Dataset:

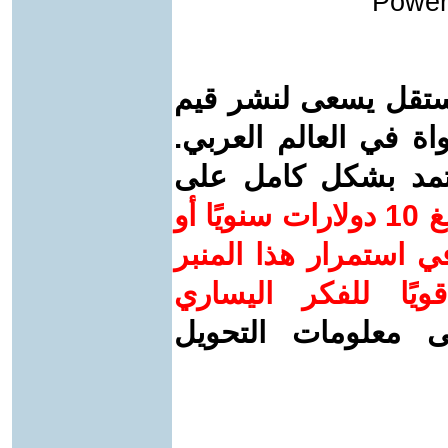
Power
ستقل يسعى لنشر قيم
واة في العالم العربي.
عتمد بشكل كامل على
ساهم/ي معنا! بدعمكم بمبلغ 10 دولارات سنويًا أو
 استمرار هذا المنبر
ويًا للفكر اليساري
ى معلومات التحويل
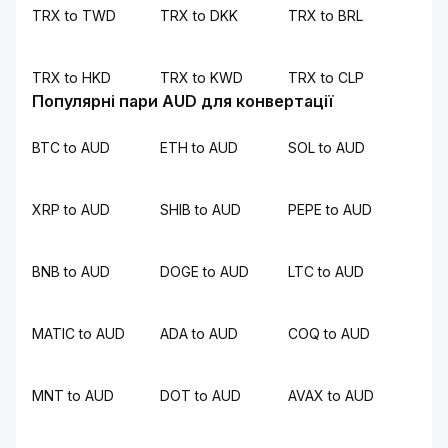
TRX to TWD
TRX to DKK
TRX to BRL
TRX to HKD
TRX to KWD
TRX to CLP
Популярні пари AUD для конвертації
BTC to AUD
ETH to AUD
SOL to AUD
XRP to AUD
SHIB to AUD
PEPE to AUD
BNB to AUD
DOGE to AUD
LTC to AUD
MATIC to AUD
ADA to AUD
COQ to AUD
MNT to AUD
DOT to AUD
AVAX to AUD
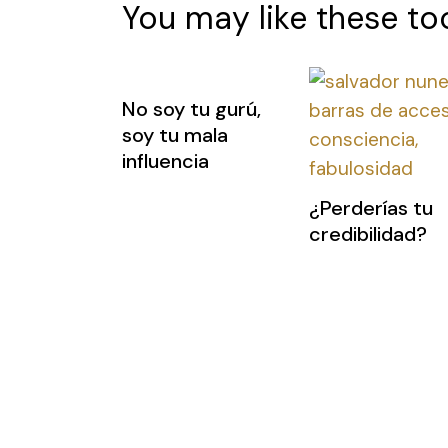
You may like these to
No soy tu gurú,
soy tu mala
influencia
¿Perderías tu
credibilidad?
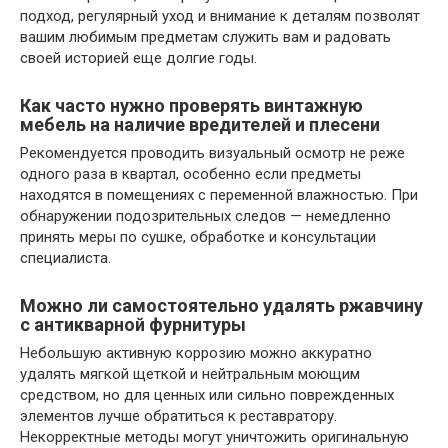
подход, регулярный уход и внимание к деталям позволят
вашим любимым предметам служить вам и радовать
своей историей еще долгие годы.
Как часто нужно проверять винтажную
мебель на наличие вредителей и плесени
Рекомендуется проводить визуальный осмотр не реже
одного раза в квартал, особенно если предметы
находятся в помещениях с переменной влажностью. При
обнаружении подозрительных следов — немедленно
принять меры по сушке, обработке и консультации
специалиста.
Можно ли самостоятельно удалять ржавчину
с антикварной фурнитуры
Небольшую активную коррозию можно аккуратно
удалять мягкой щеткой и нейтральным моющим
средством, но для ценных или сильно поврежденных
элементов лучше обратиться к реставратору.
Некорректные методы могут уничтожить оригинальную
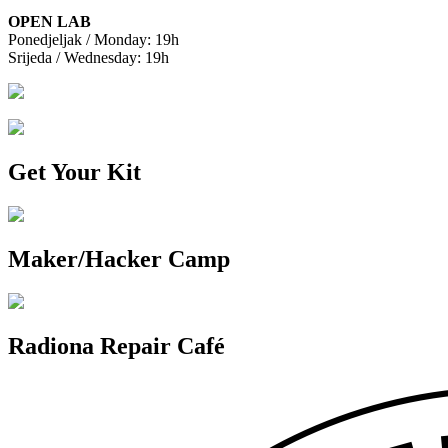
OPEN LAB
Ponedjeljak / Monday: 19h
Srijeda / Wednesday: 19h
Get Your Kit
Maker/Hacker Camp
Radiona Repair Café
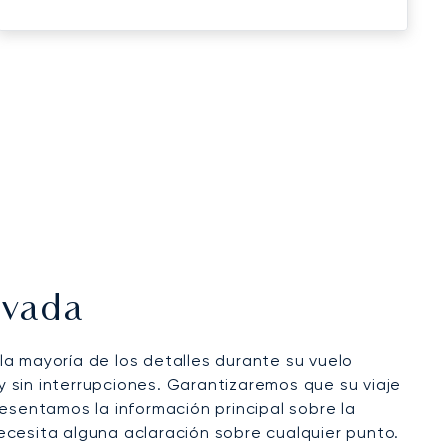
ivada
la mayoría de los detalles durante su vuelo
 sin interrupciones. Garantizaremos que su viaje
esentamos la información principal sobre la
ecesita alguna aclaración sobre cualquier punto.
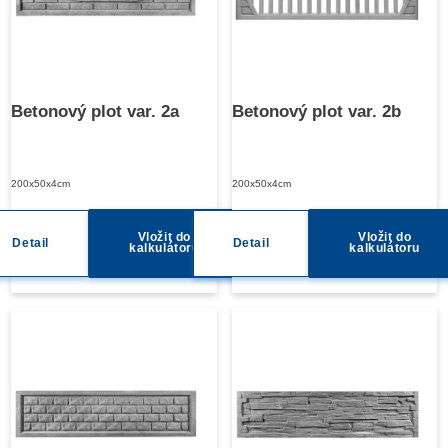
Betonový plot var. 2a
Betonový plot var. 2b
200x50x4cm
200x50x4cm
Vložit do
Vložit do
Detail
Detail
kalkulátoru
kalkulátoru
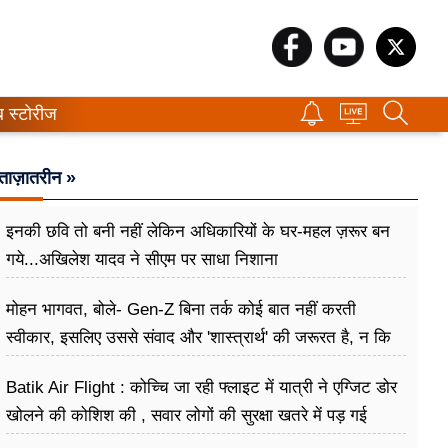
ब स्टोरीज
ताज़ातरीन »
इनकी छवि तो बनी नहीं लेकिन अधिकारियों के घर-महल ज़रूर बन
गये...अखिलेश यादव ने सीएम पर साधा​ निशाना
मोहन भागवत, बोले- Gen-Z बिना तर्क कोई बात नहीं करती
स्वीकार, इसलिए उससे संवाद और 'शास्त्रार्थ' की जरूरत है, न कि
उसे खारिज करने की
Batik Air Flight : कोच्चि जा रही फ्लाइट में यात्री ने एग्जिट डोर
खोलने की कोशिश की , सवार लोगों की सुरक्षा खतरे में पड़ गई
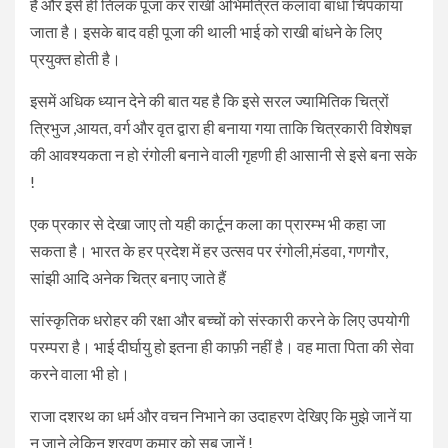
है और इसे ही तिलक पूजा कर राखी अभिमंत्रित कलावा बांधा चिपकाया
जाता है। इसके बाद वही पूजा की थाली भाई को राखी बांधने के लिए
प्रयुक्त होती है।
इसमें अधिक ध्यान देने की बात यह है कि इसे सरल ज्यामितिक चित्रों
त्रिभुज ,आयत, वर्ग और वृत द्वारा ही बनाया गया ताकि चित्रकारी विशेषज्ञ
की आवश्यकता न हो रंगोली बनाने वाली गृहणी ही आसानी से इसे बना सके
!
एक प्रकार से देखा जाए तो यही कार्टून कला का प्रारम्भ भी कहा जा
सकता है। भारत के हर प्रदेश में हर उत्सव पर रंगोली,मंडवा, गणगौर,
सांझी आदि अनेक चित्र बनाए जाते हैं
सांस्कृतिक धरोहर की रक्षा और बच्चों को संस्कारी करने के लिए उपयोगी
परम्परा है। भाई दीर्घायु हो इतना ही काफ़ी नहीं है। वह माता पिता की सेवा
करने वाला भी हो।
राजा दशरथ का धर्म और वचन निभाने का उदाहरण देखिए कि मुझे जानें या
न जाने लेकिन श्रवण कुमार को सब जानें !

Exercise prompt: Return the text read from every one of the entries above, unchanged and line for line, leaving the pictures out.

Task answer:
Power
ستقل يسعى لنشر قيم
واة في العالم العربي.
عتمد بشكل كامل على
ساهم/ي معنا! بدعمكم بمبلغ 10 دولارات سنويًا أو
 استمرار هذا المنبر
ويًا للفكر اليساري
ى معلومات التحويل
TRX to TWD
TRX to DKK
TRX to BRL
TRX to HKD
TRX to KWD
TRX to CLP
Популярні пари AUD для конвертації
BTC to AUD
ETH to AUD
SOL to AUD
XRP to AUD
SHIB to AUD
PEPE to AUD
BNB to AUD
DOGE to AUD
LTC to AUD
MATIC to AUD
ADA to AUD
COQ to AUD
MNT to AUD
DOT to AUD
AVAX to AUD
You may like these to
No soy tu gurú,
soy tu mala
influencia
¿Perderías tu
credibilidad?
подход, регулярный уход и внимание к деталям позволят
вашим любимым предметам служить вам и радовать
своей историей еще долгие годы.
Как часто нужно проверять винтажную
мебель на наличие вредителей и плесени
Рекомендуется проводить визуальный осмотр не реже
одного раза в квартал, особенно если предметы
находятся в помещениях с переменной влажностью. При
обнаружении подозрительных следов — немедленно
принять меры по сушке, обработке и консультации
специалиста.
Можно ли самостоятельно удалять ржавчину
с антикварной фурнитуры
Небольшую активную коррозию можно аккуратно
удалять мягкой щеткой и нейтральным моющим
средством, но для ценных или сильно поврежденных
элементов лучше обратиться к реставратору.
Некорректные методы могут уничтожить оригинальную
OPEN LAB
Ponedjeljak / Monday: 19h
Srijeda / Wednesday: 19h
Get Your Kit
Maker/Hacker Camp
Radiona Repair Café
ivada
la mayoría de los detalles durante su vuelo
 sin interrupciones. Garantizaremos que su viaje
esentamos la información principal sobre la
ecesita alguna aclaración sobre cualquier punto.
Betonový plot var. 2a
Betonový plot var. 2b
200x50x4cm
200x50x4cm
Vložit do
Vložit do
Detail
Detail
kalkulátoru
kalkulátoru
ब स्टोरीज
ताज़ातरीन »
इनकी छवि तो बनी नहीं लेकिन अधिकारियों के घर-महल ज़रूर बन
गये...अखिलेश यादव ने सीएम पर साधा​ निशाना
मोहन भागवत, बोले- Gen-Z बिना तर्क कोई बात नहीं करती
स्वीकार, इसलिए उससे संवाद और 'शास्त्रार्थ' की जरूरत है, न कि
उसे खारिज करने की
Batik Air Flight : कोच्चि जा रही फ्लाइट में यात्री ने एग्जिट डोर
खोलने की कोशिश की , सवार लोगों की सुरक्षा खतरे में पड़ गई
है और इसे ही तिलक पूजा कर राखी अभिमंत्रित कलावा बांधा चिपकाया
जाता है। इसके बाद वही पूजा की थाली भाई को राखी बांधने के लिए
प्रयुक्त होती है।
इसमें अधिक ध्यान देने की बात यह है कि इसे सरल ज्यामितिक चित्रों
त्रिभुज ,आयत, वर्ग और वृत द्वारा ही बनाया गया ताकि चित्रकारी विशेषज्ञ
की आवश्यकता न हो रंगोली बनाने वाली गृहणी ही आसानी से इसे बना सके
!
एक प्रकार से देखा जाए तो यही कार्टून कला का प्रारम्भ भी कहा जा
सकता है। भारत के हर प्रदेश में हर उत्सव पर रंगोली,मंडवा, गणगौर,
सांझी आदि अनेक चित्र बनाए जाते हैं
सांस्कृतिक धरोहर की रक्षा और बच्चों को संस्कारी करने के लिए उपयोगी
परम्परा है। भाई दीर्घायु हो इतना ही काफ़ी नहीं है। वह माता पिता की सेवा
करने वाला भी हो।
राजा दशरथ का धर्म और वचन निभाने का उदाहरण देखिए कि मुझे जानें या
न जाने लेकिन श्रवण कुमार को सब जानें !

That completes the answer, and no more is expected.